• [Çözülecek Sorun]: Aşağıdaki listelemeden "As the boundaries" ifadesinin geçtiği satırla başlayıp "headphones alike." ifadesinin geçtiği satırla biten kısmı çıkarın. Bu satırları, iki uç satır da dahil olmak üzere, hiç değiştirmeden aynen yazın.

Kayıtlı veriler
***

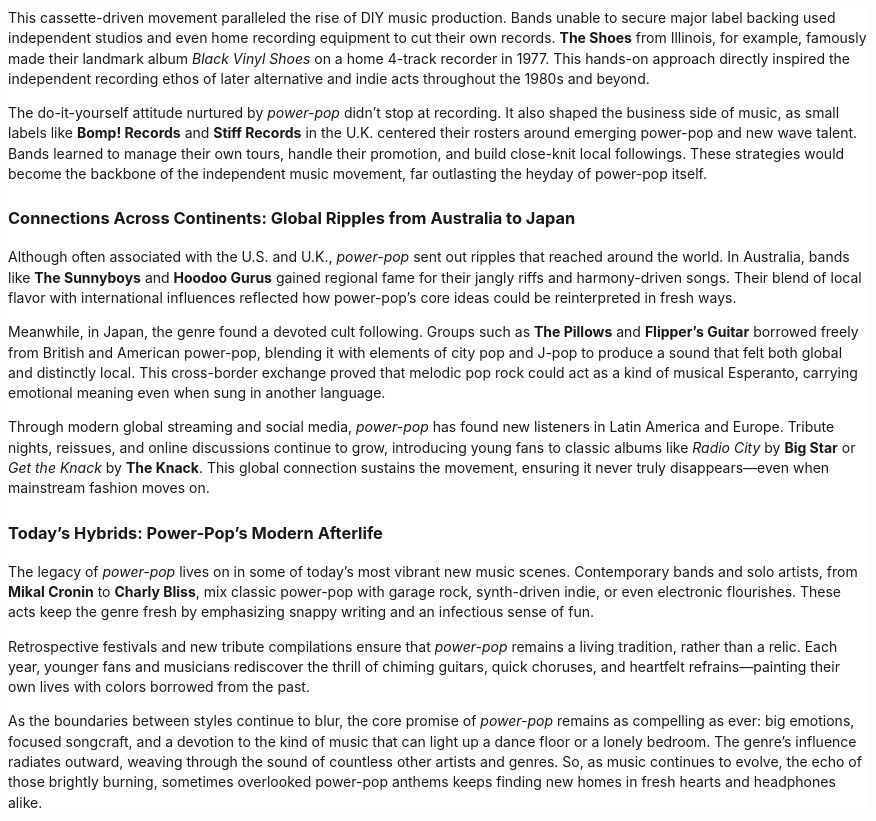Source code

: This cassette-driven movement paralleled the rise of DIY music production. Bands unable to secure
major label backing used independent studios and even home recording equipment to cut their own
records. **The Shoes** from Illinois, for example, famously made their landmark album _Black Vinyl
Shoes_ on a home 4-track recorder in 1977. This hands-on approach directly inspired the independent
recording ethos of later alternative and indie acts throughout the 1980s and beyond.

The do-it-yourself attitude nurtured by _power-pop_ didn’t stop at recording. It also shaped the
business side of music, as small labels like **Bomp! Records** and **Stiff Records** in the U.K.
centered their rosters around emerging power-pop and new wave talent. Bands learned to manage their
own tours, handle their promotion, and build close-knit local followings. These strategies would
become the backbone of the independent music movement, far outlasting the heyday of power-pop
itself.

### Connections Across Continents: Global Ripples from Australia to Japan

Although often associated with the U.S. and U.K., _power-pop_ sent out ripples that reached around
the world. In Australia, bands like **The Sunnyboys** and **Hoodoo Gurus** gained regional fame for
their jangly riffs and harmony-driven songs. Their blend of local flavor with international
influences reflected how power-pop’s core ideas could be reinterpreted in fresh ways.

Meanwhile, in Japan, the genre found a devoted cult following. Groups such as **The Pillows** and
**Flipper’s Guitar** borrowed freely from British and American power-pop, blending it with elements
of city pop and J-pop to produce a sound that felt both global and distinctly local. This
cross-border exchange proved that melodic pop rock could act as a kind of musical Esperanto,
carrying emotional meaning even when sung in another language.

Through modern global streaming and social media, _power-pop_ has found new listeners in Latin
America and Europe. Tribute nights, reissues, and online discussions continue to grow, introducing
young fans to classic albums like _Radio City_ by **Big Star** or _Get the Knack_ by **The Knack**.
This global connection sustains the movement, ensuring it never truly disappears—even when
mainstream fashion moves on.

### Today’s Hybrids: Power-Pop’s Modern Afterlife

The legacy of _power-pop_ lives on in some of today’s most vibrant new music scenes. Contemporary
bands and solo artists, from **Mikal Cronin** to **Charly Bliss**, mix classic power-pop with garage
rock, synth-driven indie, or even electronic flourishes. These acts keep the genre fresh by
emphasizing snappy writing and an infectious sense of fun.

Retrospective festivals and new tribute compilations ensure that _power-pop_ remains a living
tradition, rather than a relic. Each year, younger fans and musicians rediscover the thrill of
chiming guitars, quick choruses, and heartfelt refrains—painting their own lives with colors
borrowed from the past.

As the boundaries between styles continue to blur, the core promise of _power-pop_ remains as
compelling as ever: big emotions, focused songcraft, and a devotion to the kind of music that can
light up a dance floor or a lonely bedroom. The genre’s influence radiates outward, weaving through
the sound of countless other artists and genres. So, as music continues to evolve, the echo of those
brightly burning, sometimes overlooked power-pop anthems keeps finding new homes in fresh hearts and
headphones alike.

***

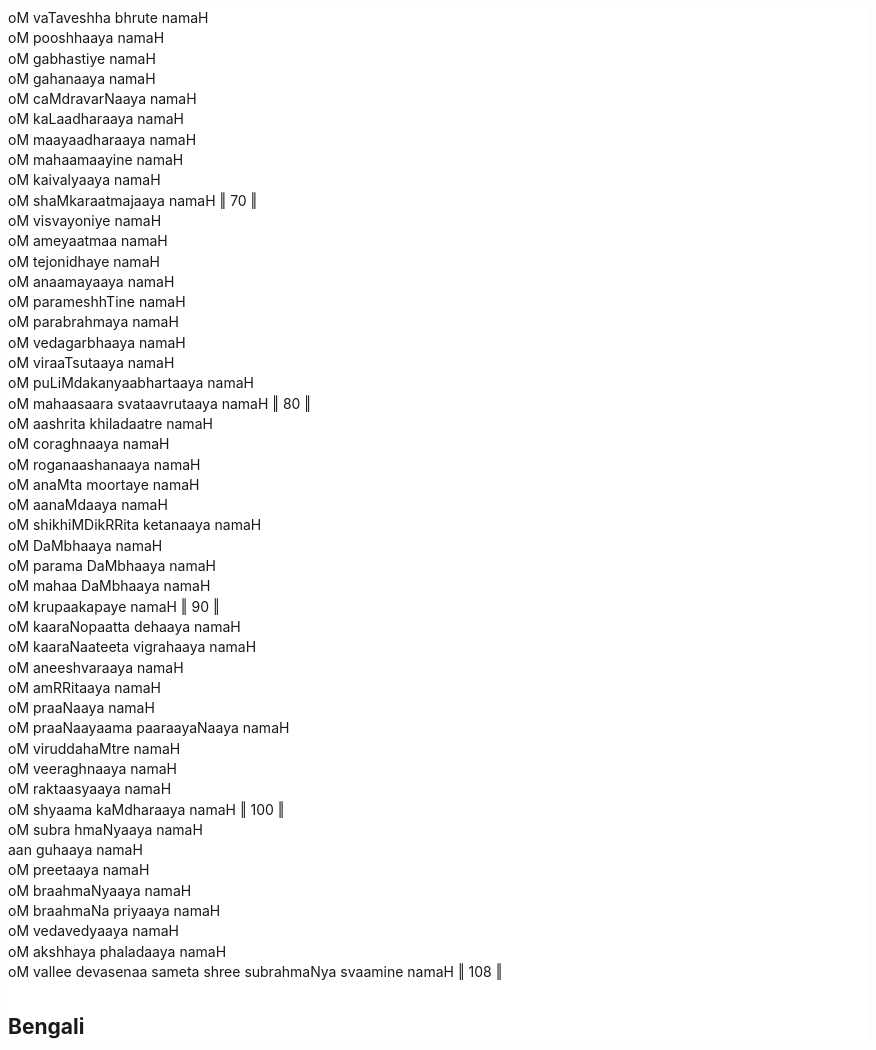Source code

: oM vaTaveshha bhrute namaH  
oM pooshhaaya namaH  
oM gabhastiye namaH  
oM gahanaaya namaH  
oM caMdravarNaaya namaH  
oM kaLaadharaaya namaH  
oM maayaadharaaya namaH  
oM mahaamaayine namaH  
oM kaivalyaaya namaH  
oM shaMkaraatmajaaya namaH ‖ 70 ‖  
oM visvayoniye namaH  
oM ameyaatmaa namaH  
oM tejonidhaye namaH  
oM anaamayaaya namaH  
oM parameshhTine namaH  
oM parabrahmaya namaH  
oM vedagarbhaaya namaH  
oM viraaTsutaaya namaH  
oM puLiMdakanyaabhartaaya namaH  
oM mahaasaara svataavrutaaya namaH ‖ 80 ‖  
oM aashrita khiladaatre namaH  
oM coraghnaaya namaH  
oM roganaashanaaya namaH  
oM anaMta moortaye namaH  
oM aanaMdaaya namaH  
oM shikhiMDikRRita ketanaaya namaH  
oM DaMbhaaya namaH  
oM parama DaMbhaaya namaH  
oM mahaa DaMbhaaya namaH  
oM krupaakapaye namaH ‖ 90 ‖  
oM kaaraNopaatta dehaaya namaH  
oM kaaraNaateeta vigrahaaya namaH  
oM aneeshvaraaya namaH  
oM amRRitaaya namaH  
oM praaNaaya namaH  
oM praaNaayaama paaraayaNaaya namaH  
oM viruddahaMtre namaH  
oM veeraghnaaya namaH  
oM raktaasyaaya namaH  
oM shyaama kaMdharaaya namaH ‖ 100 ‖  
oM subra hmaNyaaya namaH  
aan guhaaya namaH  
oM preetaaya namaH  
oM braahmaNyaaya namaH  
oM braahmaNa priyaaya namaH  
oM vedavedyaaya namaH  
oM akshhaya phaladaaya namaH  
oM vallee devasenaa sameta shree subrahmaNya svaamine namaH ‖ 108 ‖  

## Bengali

***

• [Yazılı Yanıt]:
As the boundaries between styles continue to blur, the core promise of _power-pop_ remains as
compelling as ever: big emotions, focused songcraft, and a devotion to the kind of music that can
light up a dance floor or a lonely bedroom. The genre’s influence radiates outward, weaving through
the sound of countless other artists and genres. So, as music continues to evolve, the echo of those
brightly burning, sometimes overlooked power-pop anthems keeps finding new homes in fresh hearts and
headphones alike.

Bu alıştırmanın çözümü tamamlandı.